Most Kwai Chung (“MKC”), the operator of online video outlet TVMost and local satirical magazine - 100Most, has reportedly secured HKD22.6b in its IPO, recording an over subscription of 2,790 times for its retail tranche, according to The Standard (the local English newspaper). MKC started book building last Friday and is set to issue 67.5m shares (representing 25% of the enlarged share capital) at between HKD1.00- 1.20/share. It aims to raise up to HKD81m and will make its debut on 28 March 2018. The group has recorded a strong PAT of HKD43m (+63% YoY) in FY17 on the back of sturdy revenue of HKD95m (+74% YoY, mainly driven by aggressive expansion of its digital media services, which accounted for 72% of the total group’s turnover). Its 8M18 revenue, however, declined by 27% YoY to HKD55m, no thanks to the absence of events’ segment and lower print media contribution. The lower revenue coupled with non-recurring listing expenses of c.HKD9.2m (with HKD12.2m yet to be recognized) has resulted in MKC’s PAT dipping 84% YoY to HKD5.1m. For the full financial year, MKC expects to record lower YoY in PAT due to: (i) lower margin in its print media segment, and (ii) higher OPEX.

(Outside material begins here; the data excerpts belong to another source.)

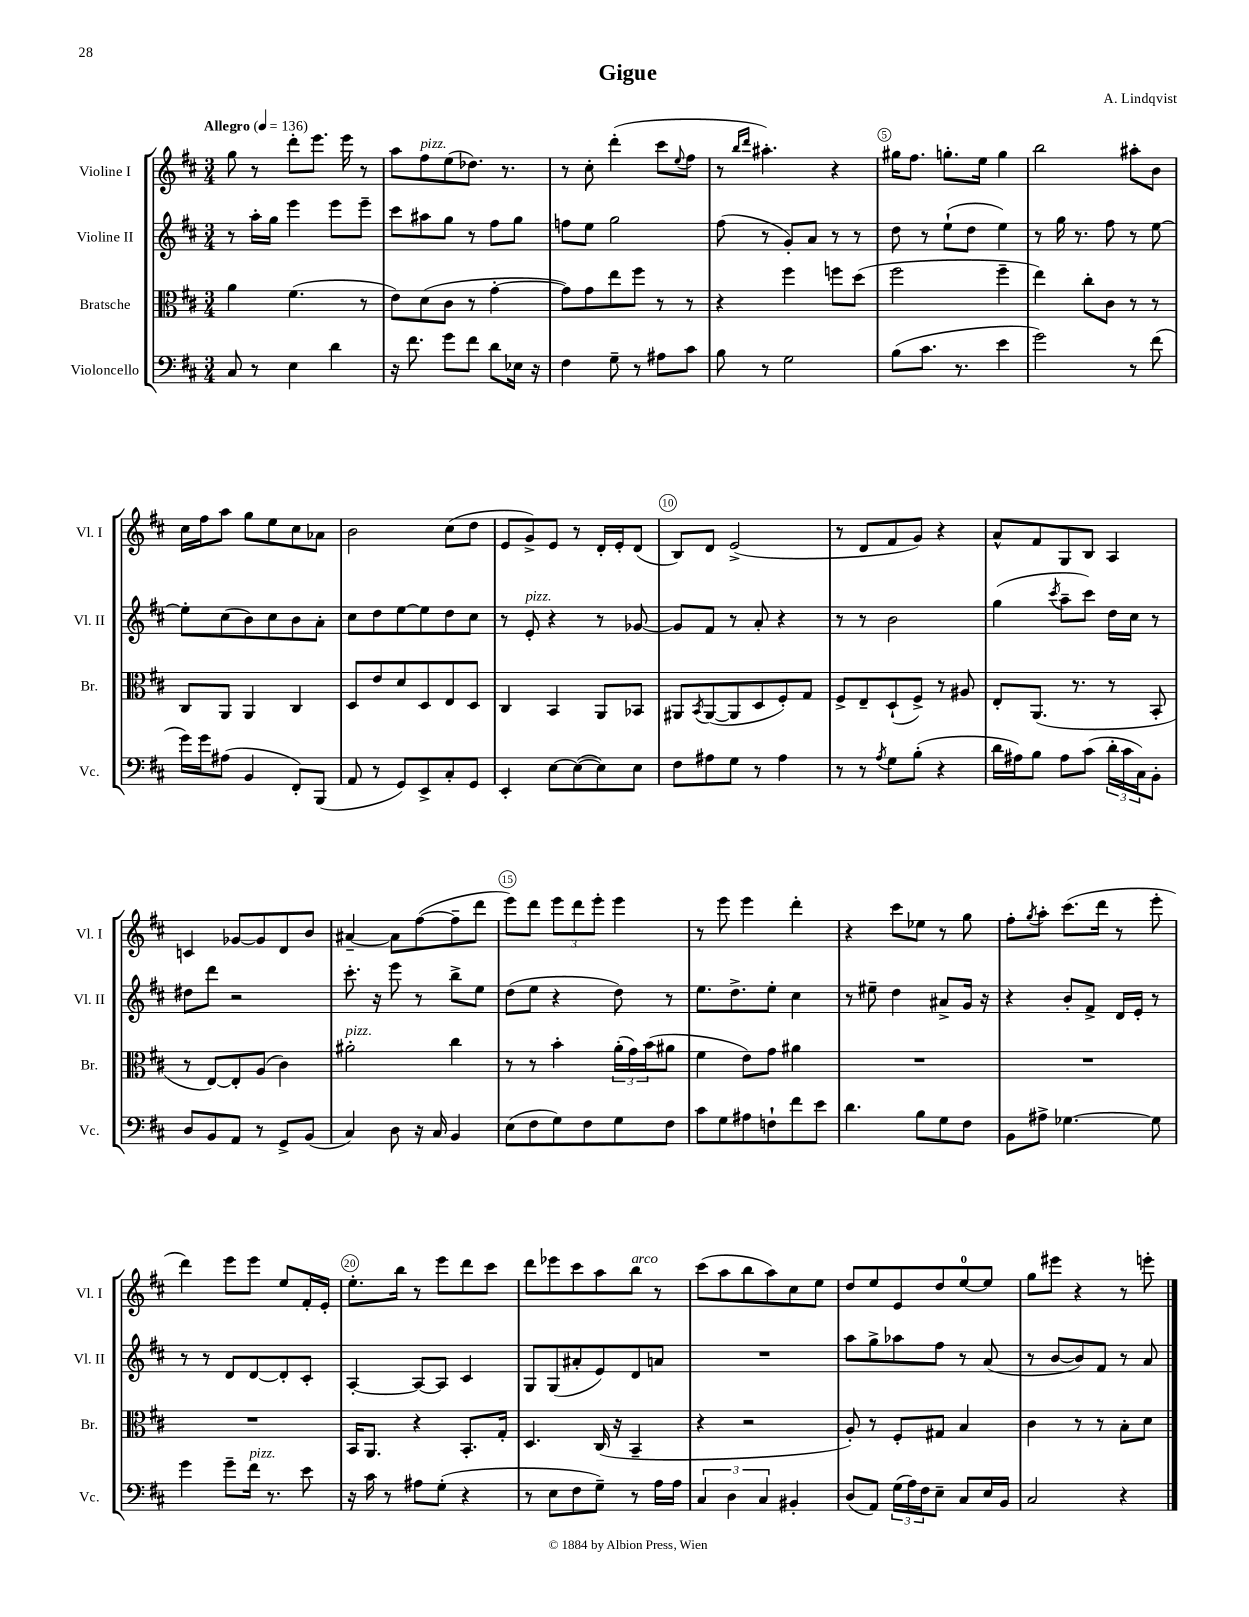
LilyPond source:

\header { title = "Gigue" composer = "A. Lindqvist" }
<<
\new StaffGroup <<
\new Staff = "s0" \with { instrumentName = "Violine I" shortInstrumentName = "Vl. I" } {
    \clef treble \key d \major \numericTimeSignature \time 3/4 \tempo "Allegro" 4 = 136
    g''8 r8 d'''8-. e'''8. e'''16 r8 |
    a''8 fis''8^\markup { \italic "pizz." } e''8( des''8.) r8. |
    r8 cis''8-. d'''4-.( cis'''8 \appoggiatura { e''8 } fis''8 |
    r8 \grace { b''16 d'''16 } ais''4.-.) r4 |
    gis''16 fis''8. g''8.-. e''16 g''4 |
    b''2 ais''8-. b'8 |
    cis''16 fis''16 a''8 g''8 e''8 cis''8 aes'8 |
    b'2 cis''8( d''8 |
    e'8 g'8->) e'8 r8 d'16-. e'16-. d'8( |
    b8) d'8 e'2->( |
    r8 d'8 fis'8 g'8) r4 |
    a'8-^ fis'8 g8 b8 a4 |
    c'4 ges'8~ ges'8 d'8 b'8 |
    ais'4~-- ais'8 fis''8~( fis''8-- d'''8 |
    e'''8) d'''8 \tuplet 3/2 { e'''8 d'''8 e'''8-. } e'''4 |
    r8 e'''8 e'''4 d'''4-. |
    r4 cis'''8 ees''8 r8 g''8 |
    fis''8-. \acciaccatura { g''8 } a''8-. cis'''8.( d'''16 r8 e'''8-. |
    d'''4) e'''8 e'''8 e''8 fis'16-. e'16-. |
    e''8.-. b''16 r8 e'''8 d'''8 cis'''8 |
    d'''8 ees'''8 cis'''8 a''8 b''8^\markup { \italic "arco" } r8 |
    cis'''8( a''8 b''8 a''8) cis''8 e''8 |
    d''8 e''8 e'8 d''8 e''8-0~ e''8 |
    g''8 eis'''8 r4 r8 e'''8-. \bar "|." |
}
\new Staff = "s1" \with { instrumentName = "Violine II" shortInstrumentName = "Vl. II" } {
    \clef treble \key d \major \numericTimeSignature \time 3/4
    r8 a''16-. g''16 e'''4 e'''8 e'''8-- |
    cis'''8 ais''8 g''8 r8 fis''8 g''8 |
    f''8 e''8 g''2 |
    fis''8( r8 g'8-.) a'8 r8 r8 |
    d''8 r8 e''8-!( d''8 e''4) |
    r8 g''16 r8. fis''8 r8 e''8~ |
    e''8-. cis''8( b'8) cis''8 b'8 a'8-. |
    cis''8 d''8 e''8~ e''8 d''8 cis''8 |
    r8 e'8-.^\markup { \italic "pizz." } r4 r8 ges'8~ |
    ges'8 fis'8 r8 a'8-. r4 |
    r8 r8 b'2 |
    g''4( \acciaccatura { cis'''8 } a''8-- cis'''8) d''16 cis''16 r8 |
    dis''8 d'''8 r2 |
    cis'''8.-. r16 e'''8 r8 b''8-> e''8 |
    d''8( e''8 r4 d''8) r8 |
    e''8. d''8.-> e''8-. cis''4 |
    r8 eis''8-- d''4 ais'8-> g'16 r16 |
    r4 b'8-. fis'8-> d'16 e'16-. r8 |
    r8 r8 d'8 d'8~ d'8-. cis'8-. |
    a4~-. a8~ a8 cis'4 |
    g8 g8( ais'8-. e'8) d'8 a'8 |
    R2. |
    a''8 g''8-> aes''8 fis''8 r8 a'8( |
    r8 b'8~ b'8) fis'8 r8 a'8 \bar "|." |
}
\new Staff = "s2" \with { instrumentName = "Bratsche" shortInstrumentName = "Br." } {
    \clef alto \key d \major \numericTimeSignature \time 3/4
    a'4 fis'4.( r8 |
    e'8) d'8( cis'8 r8 g'4~-. |
    g'8) g'8 e''8 fis''8 r8 r8 |
    r4 fis''4 f''8 d''8( |
    fis''2 fis''4-- |
    e''4) cis''8-. cis'8 r8 r8 |
    cis8 a,8 a,4 cis4 |
    d8 e'8 d'8 d8 e8 d8 |
    cis4 b,4 a,8 bes,8 |
    ais,8 \acciaccatura { b,8 } ais,8~( ais,8 d8 fis8-.) g8 |
    fis8-> e8-- d8-!( fis8->) r8 ais8 |
    e8-. a,8.( r8. r8 b,8-. |
    r8 e8~) e8-. a8( cis'4) |
    ais'2-.^\markup { \italic "pizz." } cis''4 |
    r8 r8 b'4-. \tuplet 3/2 { a'16-.( g'16) b'16( } ais'8 |
    fis'4 e'8) g'8 ais'4 |
    R2. |
    R2. |
    R2. |
    b,16 a,8. r4 b,8.-. g16-. |
    d4. cis16( r16 b,4-- |
    r4 r2 |
    a8-.) r8 fis8-. gis8 b4 |
    cis'4 r8 r8 b8-. d'8 \bar "|." |
}
\new Staff = "s3" \with { instrumentName = "Violoncello" shortInstrumentName = "Vc." } {
    \clef bass \key d \major \numericTimeSignature \time 3/4
    cis8 r8 e4 d'4 |
    r16 fis'8. g'8 fis'8 d'8 ees16 r16 |
    fis4 g8-- r8 ais8 cis'8 |
    b8 r8 g2 |
    b8( cis'8. r8. e'4 |
    g'2) r8 fis'8( |
    g'16) g'16 ais8( b,4 fis,8-.) b,,8( |
    a,8 r8 g,8) e,8-> cis8-. g,8 |
    e,4-. e8~ e8~( e8) e8 |
    fis8 ais8 g8 r8 ais4 |
    r8 r8 \acciaccatura { a8 } g8 b8-.( r4 |
    d'16 ais16) b8 ais8 cis'8( \tuplet 3/2 { d'16-. cis'16 cis16) } b,8-. |
    d8 b,8 a,8 r8 g,8-> b,8( |
    cis4) d8 r16 cis16 b,4 |
    e8( fis8 g8) fis8 g8 fis8 |
    cis'8 g8 ais8 f8-! fis'8 e'8 |
    d'4. b8 g8 fis8 |
    b,8 ais8-> ges4.~ ges8 |
    g'4 g'8-- fis'16^\markup { \italic "pizz." } r8. e'8 |
    r16 cis'16 r8 ais8 g8-.( r4 |
    r8 e8 fis8 g8--) r8 a16 a16 |
    \tuplet 3/2 { cis4 d4 cis4 } bis,4-. |
    d8( a,8) \tuplet 3/2 { g16( a16) fis16 } e8-- cis8 e16 b,16 |
    cis2 r4 \bar "|." |
}
>>
>>
\layout { \context { \Score \override BarNumber.break-visibility = ##(#f #t #t) barNumberVisibility = #(every-nth-bar-number-visible 5) \override BarNumber.stencil = #(make-stencil-circler 0.1 0.3 ly:text-interface::print) } }
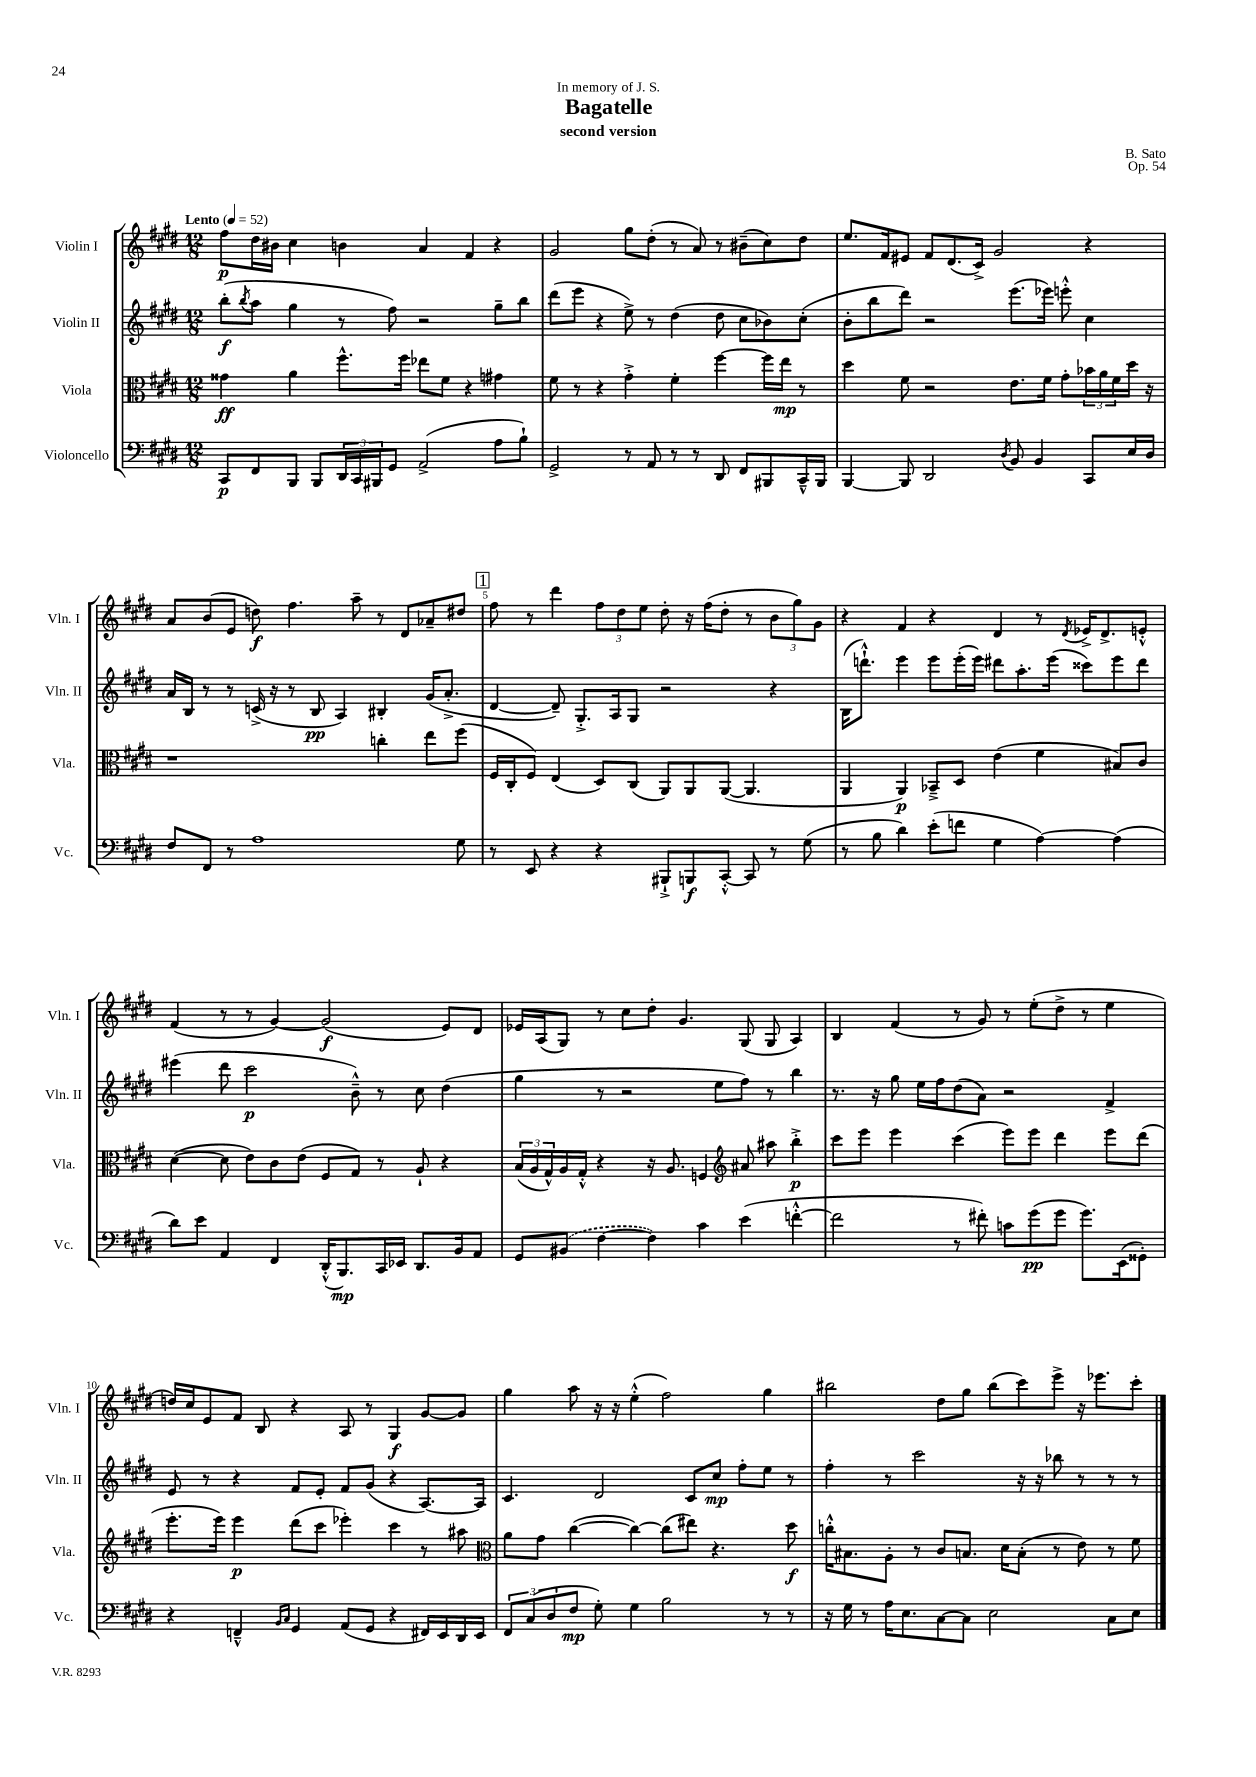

Positive impact to the balance sheet. The sturdy over-subscription for MKC’s share could suggest potential strong share price performance ahead. This may have a positive impact to MEDIAC’s non-current assets (under investments accounted for using the equity method) and total equity but not the profit & loss statement (with no extraordinary gain is likely to be recorded in "other incomes") based on the group’s current accounting policies.

Ominous sentiment remains. While we expect the country’s gross adex (ex-Pay TV) to climb 4.5% YoY in CY18 (driven by the low base effect and pre-14th General Election-led adex push), the overall adex outlook is expected to remain cautious in view of the subdued consumer spending and the continuing shift of print advertising dollars to the digital media. In addition, newsprint prices are expected to continue trending upwards, which could further put pressure on the print incumbents. Besides, MEDIAC’s travel segment is also expected to continue to face challenges such as competition from airlines, reducing margins and travel restrictions imposed by the US government, which could dampen travelling activities.

Sell-on-Strength. We downgrade the stock rating to UNDERPERFORM (vs. MARKET PERFORM previously) given the lack of key earnings catalyst amid challenging adex outlook. Having said that, in view of the current strong trading sentiment, we would advocate investors to ride with the trend and sell-on-strength progressively.